Director: Michael Bay
It has been 20 years since Armageddon was released in theatres on July 1st, 1998, and perhaps no summer blockbuster has ever or will ever defeat this king of the multiplex, this piece of Americana, this year-defining spectacle whose anniversary we celebrate today. Independence Day was released two years earlier, Deep Impact two months earlier, and for my money they’re both a little better, but Armageddon had the girl, the stud, the song, the fanfare, and it was a coming-out party that you would have had to experience to fully understand. It also had a cast & crew that’s almost jaw-dropping when you look down the list today, so there was nothing standing in the way of this film being the biggest and loudest firecracker you’d ever seen and heard, and boy was it huge.
As asteroids pelt New York City, scientists swing there eyes to the infinite horizon of space and do a double take; there’s something out there. A chunk of rock the size of Texas is on a collision course with Earth, its direct, doubtless, devastating path all of a sudden the only thing that really matters. When it hits, in mere days, humankind will be wiped from existence, and most likely so will every living thing on the planet, it’s that big & bad. The United States government’s first reaction is to fire nukes at the damned thing, bust it to pieces before it can come close. But anything peppering it from the outside will only cause minimal damage, it’ll just keep on trucking. The only way to deflect it from its trajectory is to trigger a bomb placed inside the rock along a fault line, and that’s where Harry Stamper comes in. Harry is the best oil driller there is, his team can cut through anything, and that’s why the world needs them now. They’ll head into outer space, land on the asteroid, dig down, blow it to hell, and return home; at least that’s the highly improbably plan.
It’s so ridiculous that it’s awesome, and that’s just the way it is with these larger-than-life disaster flicks; we know they’re ludicrous but man are they fun. Armageddon is no exception; it’s unbelievable and awesome at the same time. If you weren’t there, it’s hard to describe how important this movie was at the time, how cool it was that Aerosmith did a song for it and that Steven Tyler’s daughter was one of its stars. Looking at the cast list is simply daunting: Willis, Affleck, Thornton, Liv Tyler, Will Patton, Steve Buscemi, William Fichtner, Owen Wilson, Michael Clarke Duncan, Peter Stormare, Keith David, Jason Isaacs, Eddie Griffin. And the crew is a marvel too, even if you don’t dig all their stuff: directed by Michael Bay, written by J.J. Abrams, produced by Jerry Bruckheimer.
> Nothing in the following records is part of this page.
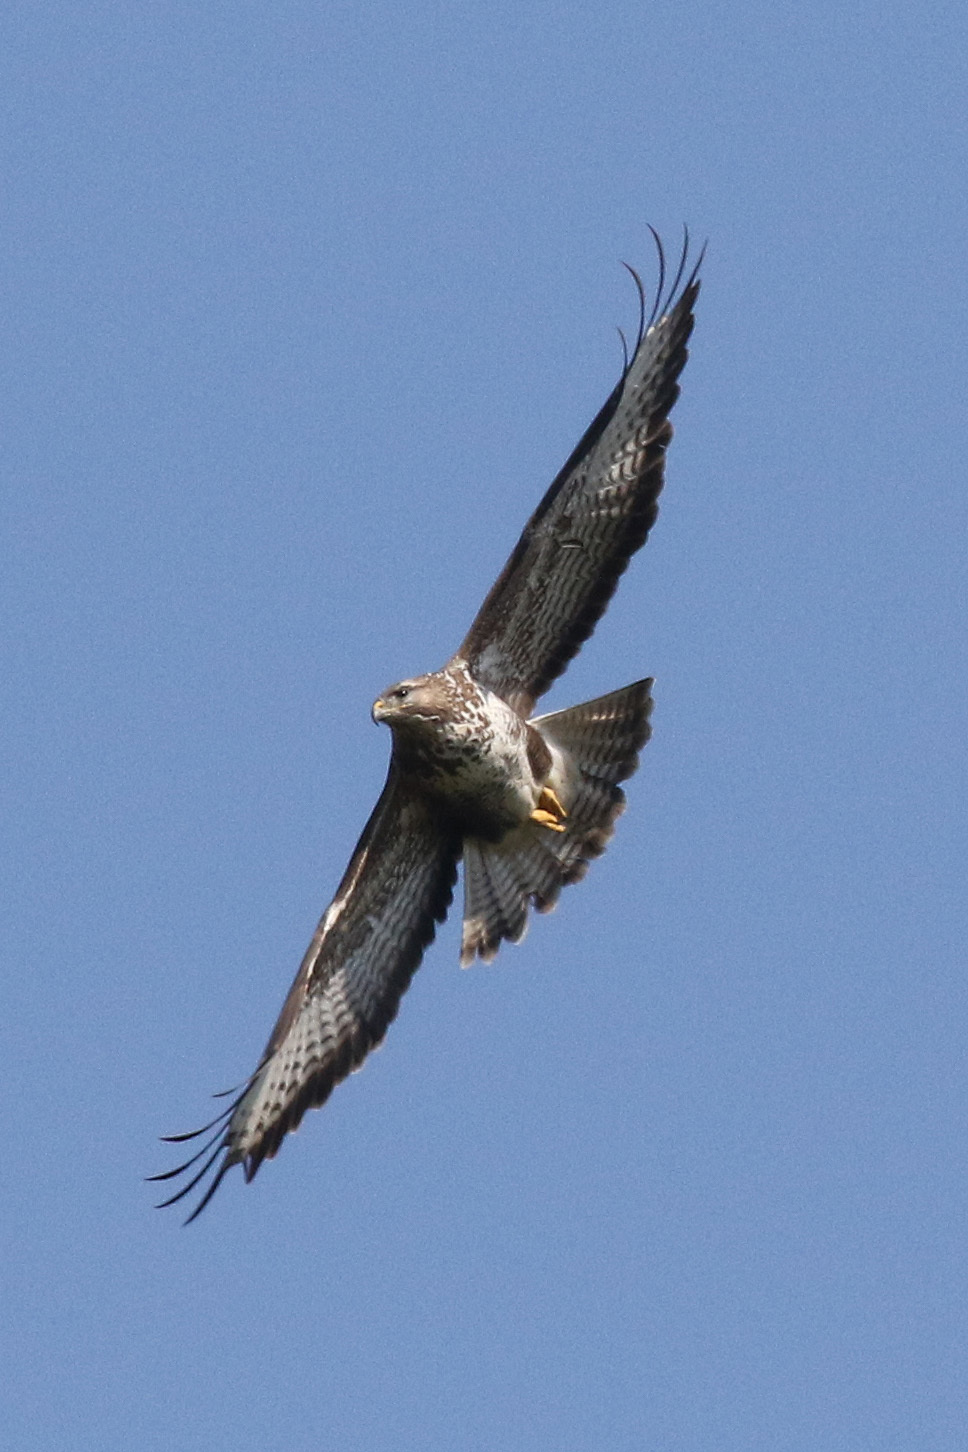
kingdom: Animalia
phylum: Chordata
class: Aves
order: Accipitriformes
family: Accipitridae
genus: Buteo
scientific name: Buteo buteo
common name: Common buzzard
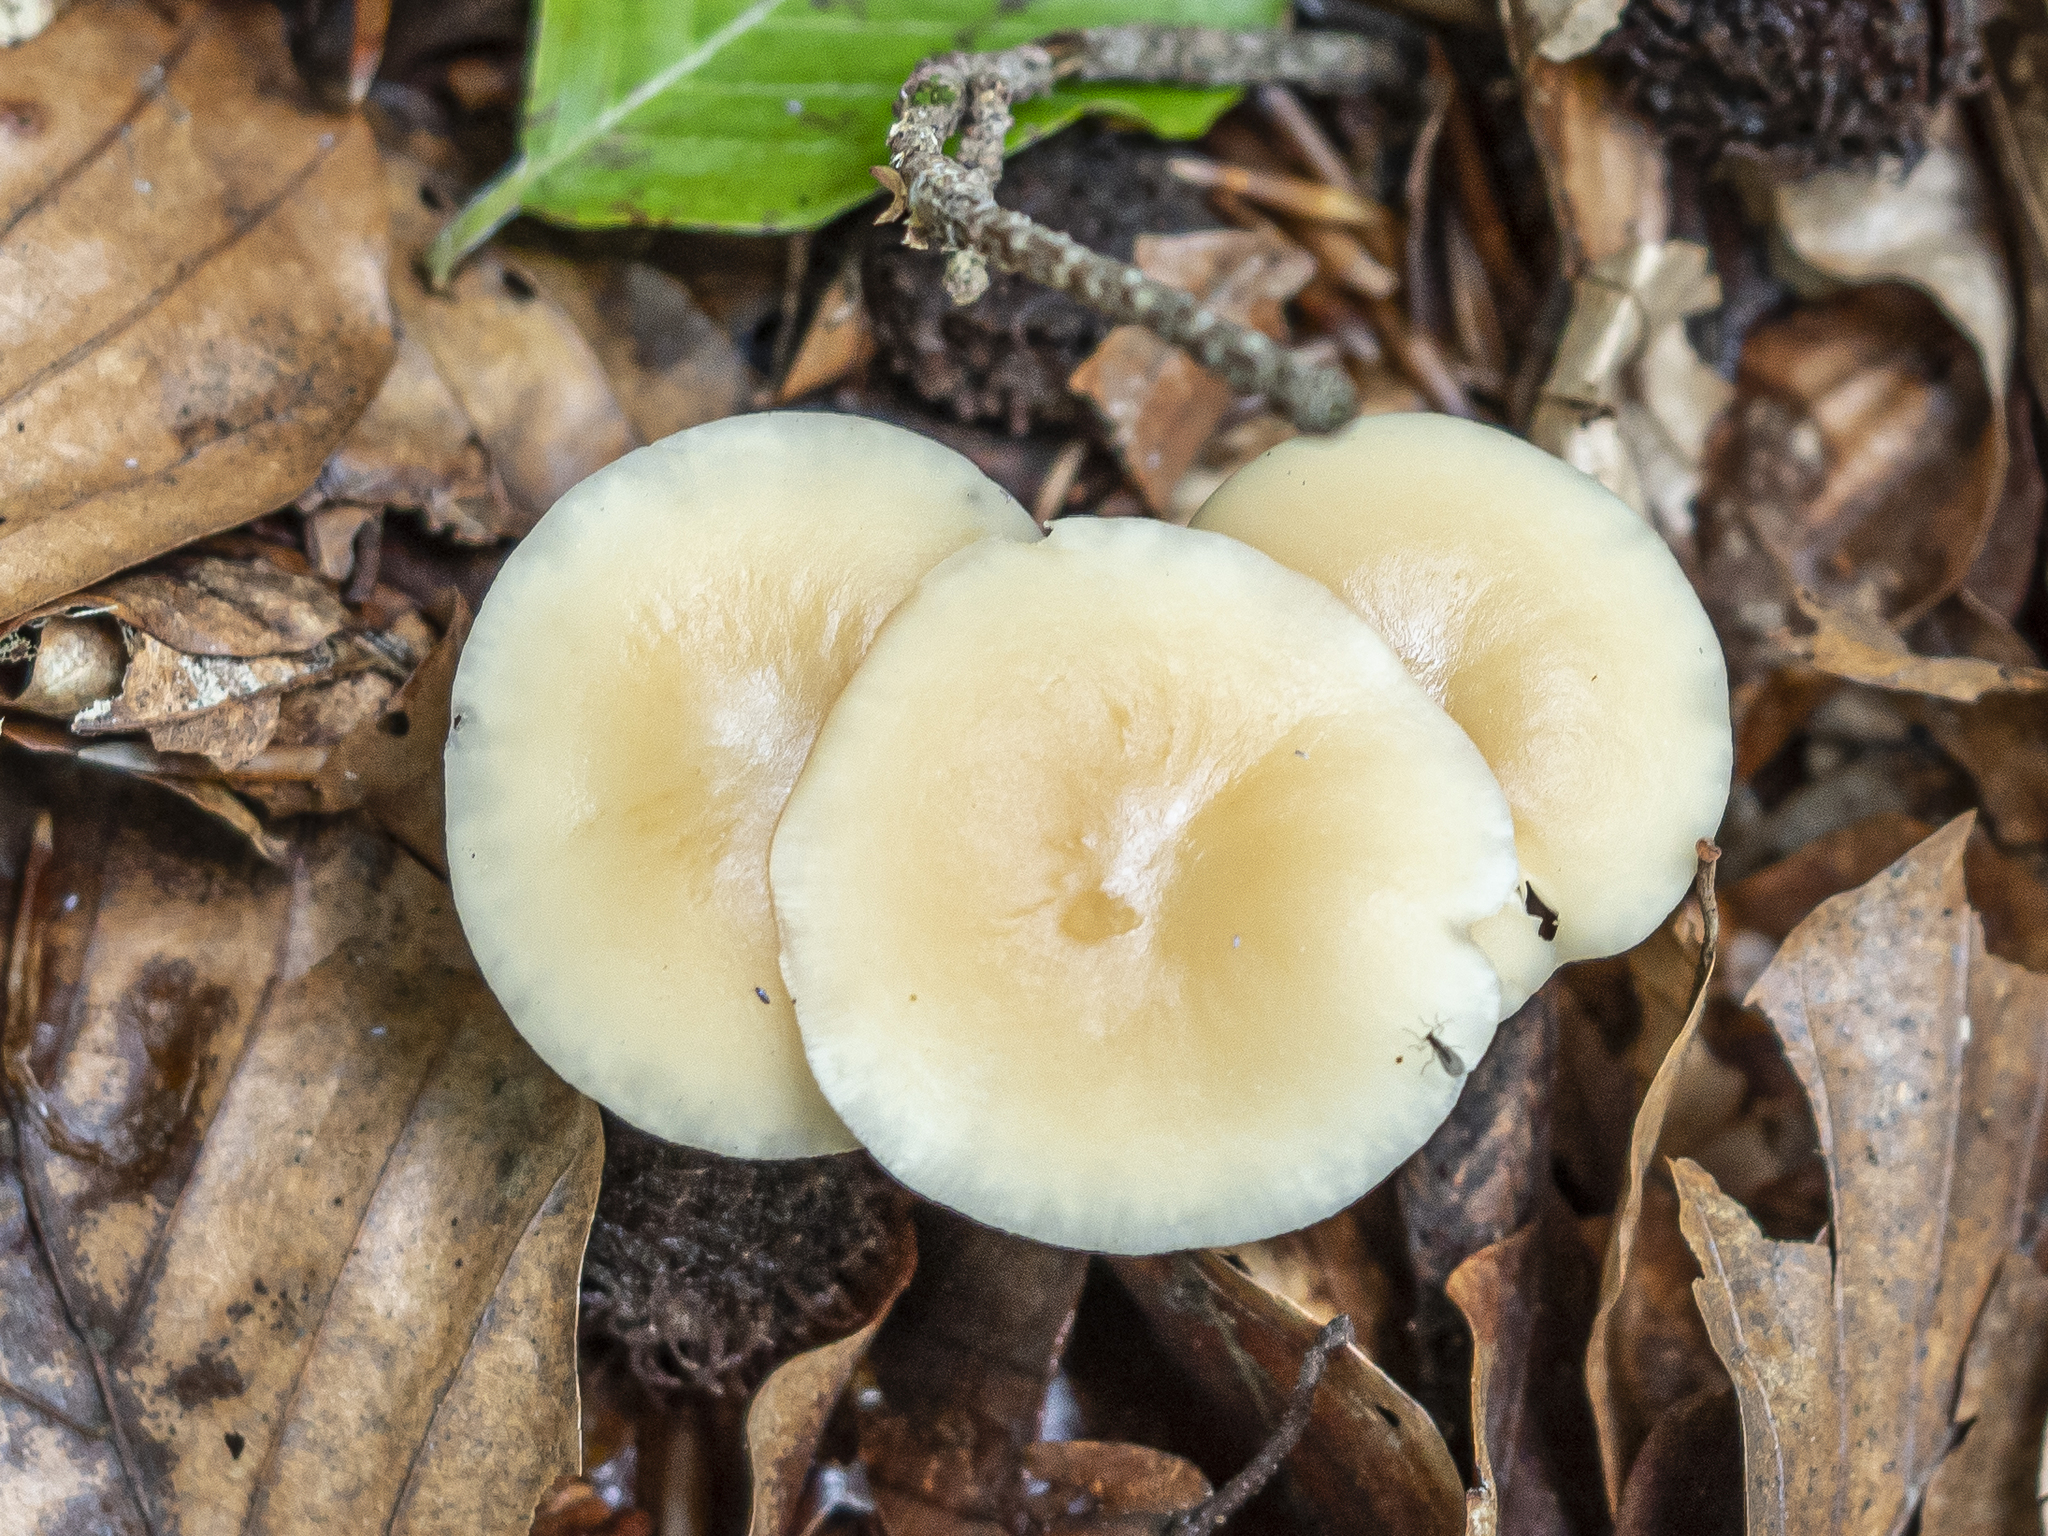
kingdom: Fungi
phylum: Basidiomycota
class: Agaricomycetes
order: Agaricales
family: Omphalotaceae
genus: Gymnopus
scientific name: Gymnopus aquosus
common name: Watery toughshank
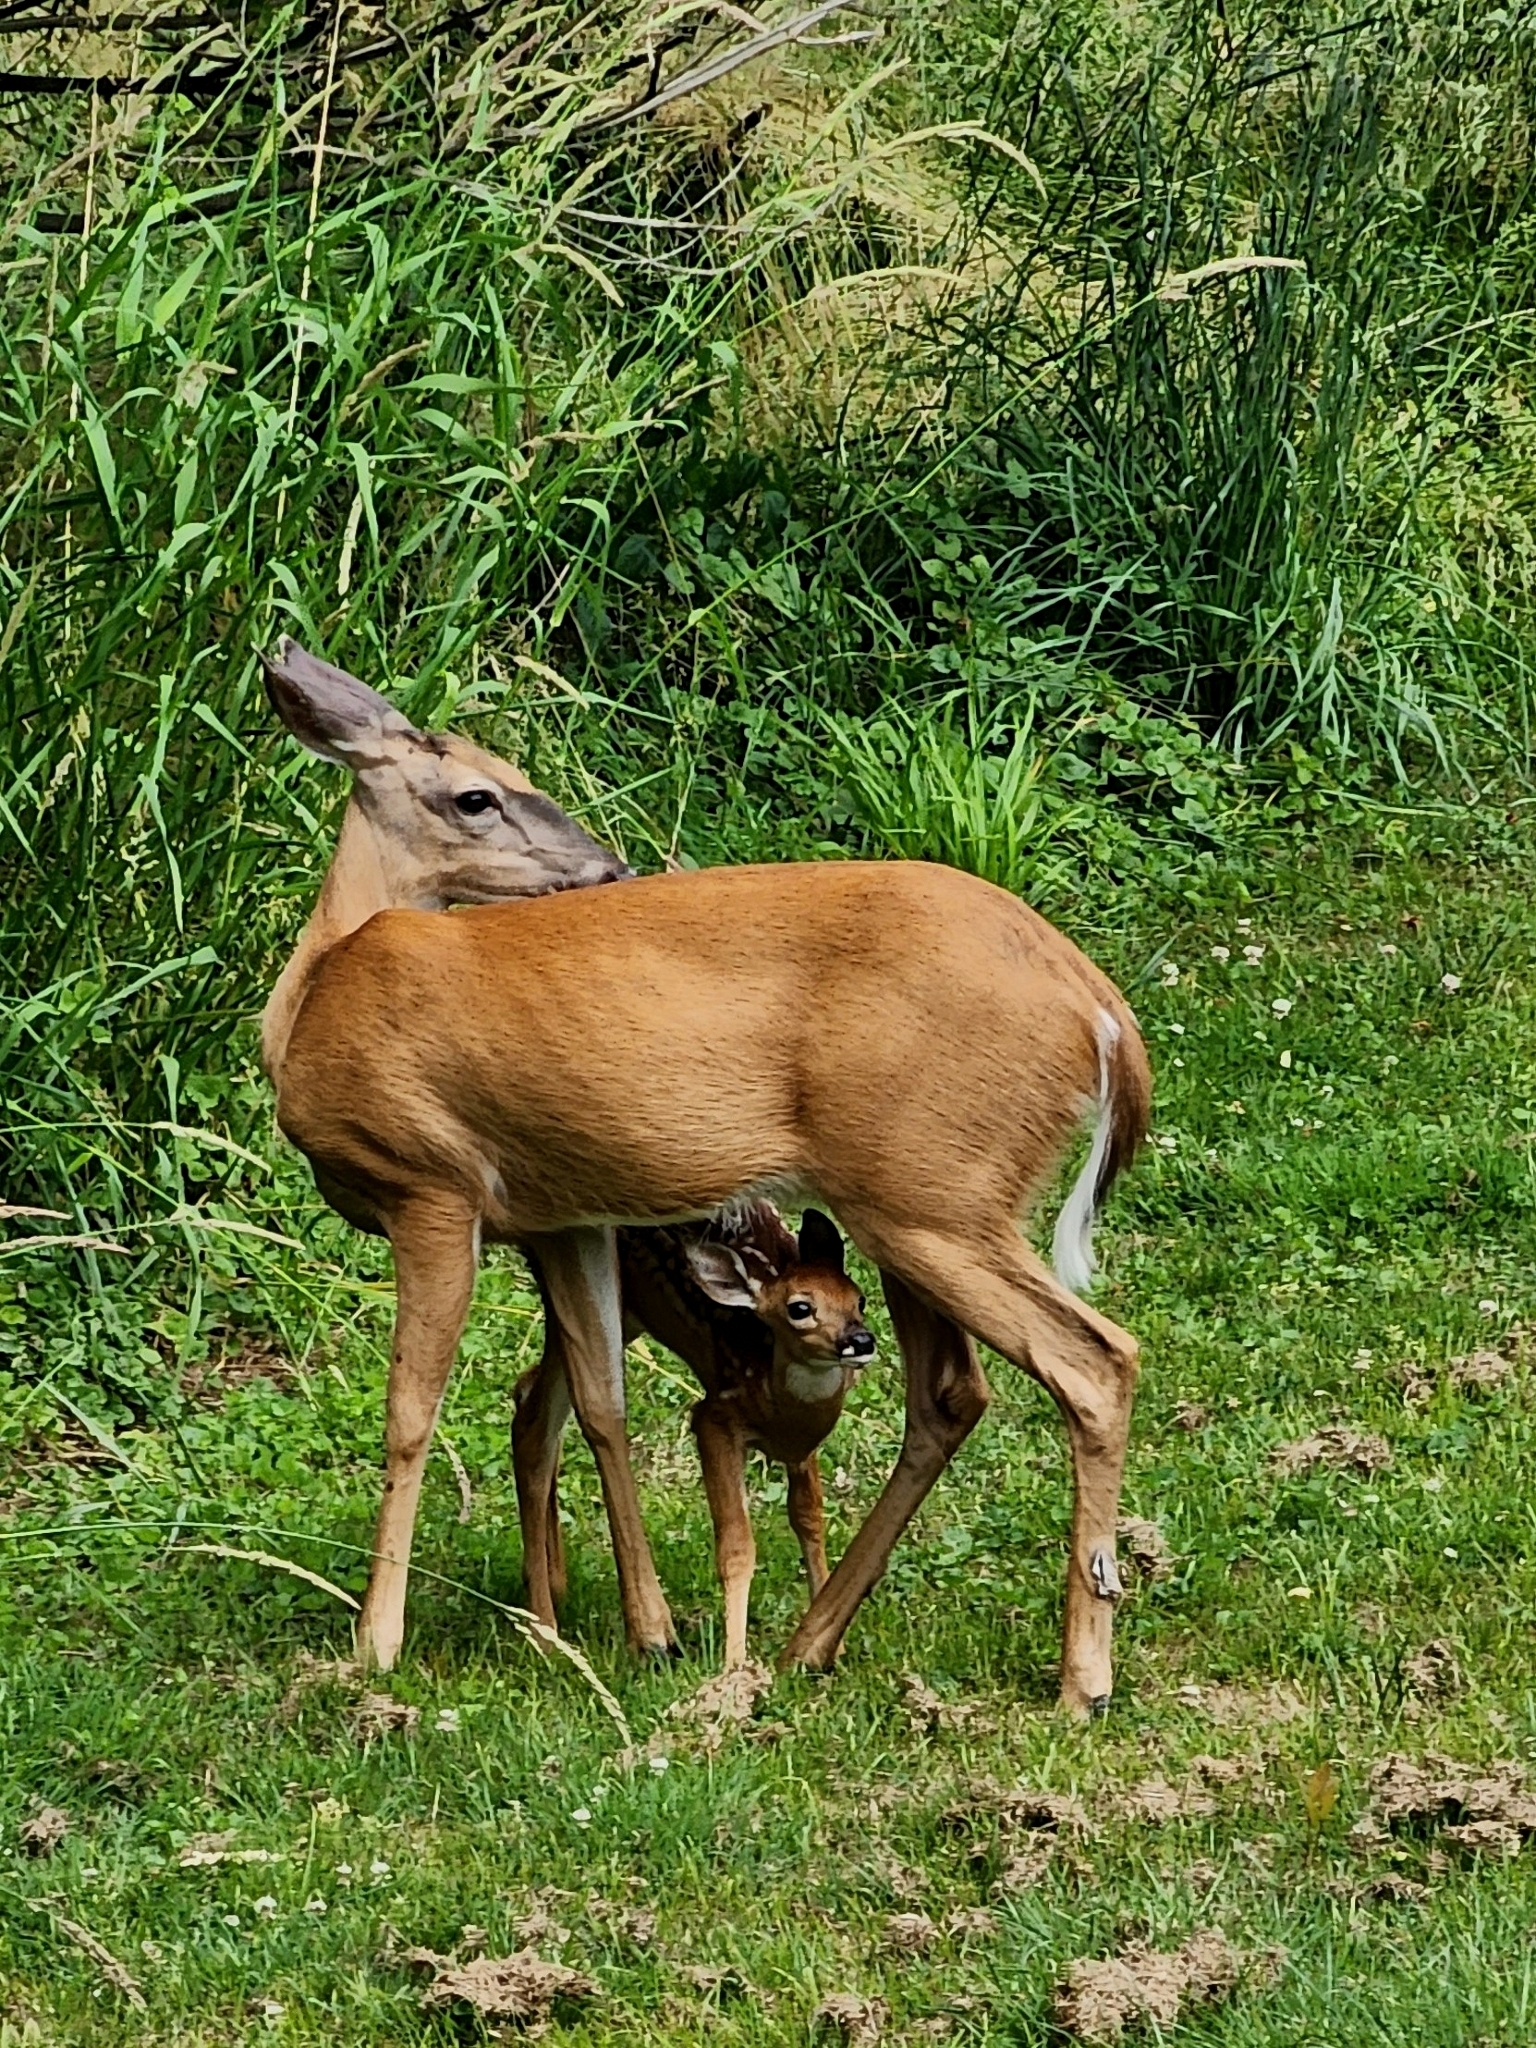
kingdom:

There’s a lot going on here, from the cast to the crew, from the music to the massive story, from the hype to the payoff; Armageddon is no tame ride. As far as the content of the film goes (and let’s be honest, it doesn’t really matter), there’s a lot left to be desired. The acting is horrible (Liv is the worst, Owen is the best), the plot barely makes sense (who came up with the idea that oil drillers would save the world?), and the movie itself is so long and cumbersome you have to prepare yourself when you sit down for a re-watch. Still, this is something important in the cinematic universe, something you have to see if you would like to be invited to any parties, an experience like no other, even if not entirely pleasant.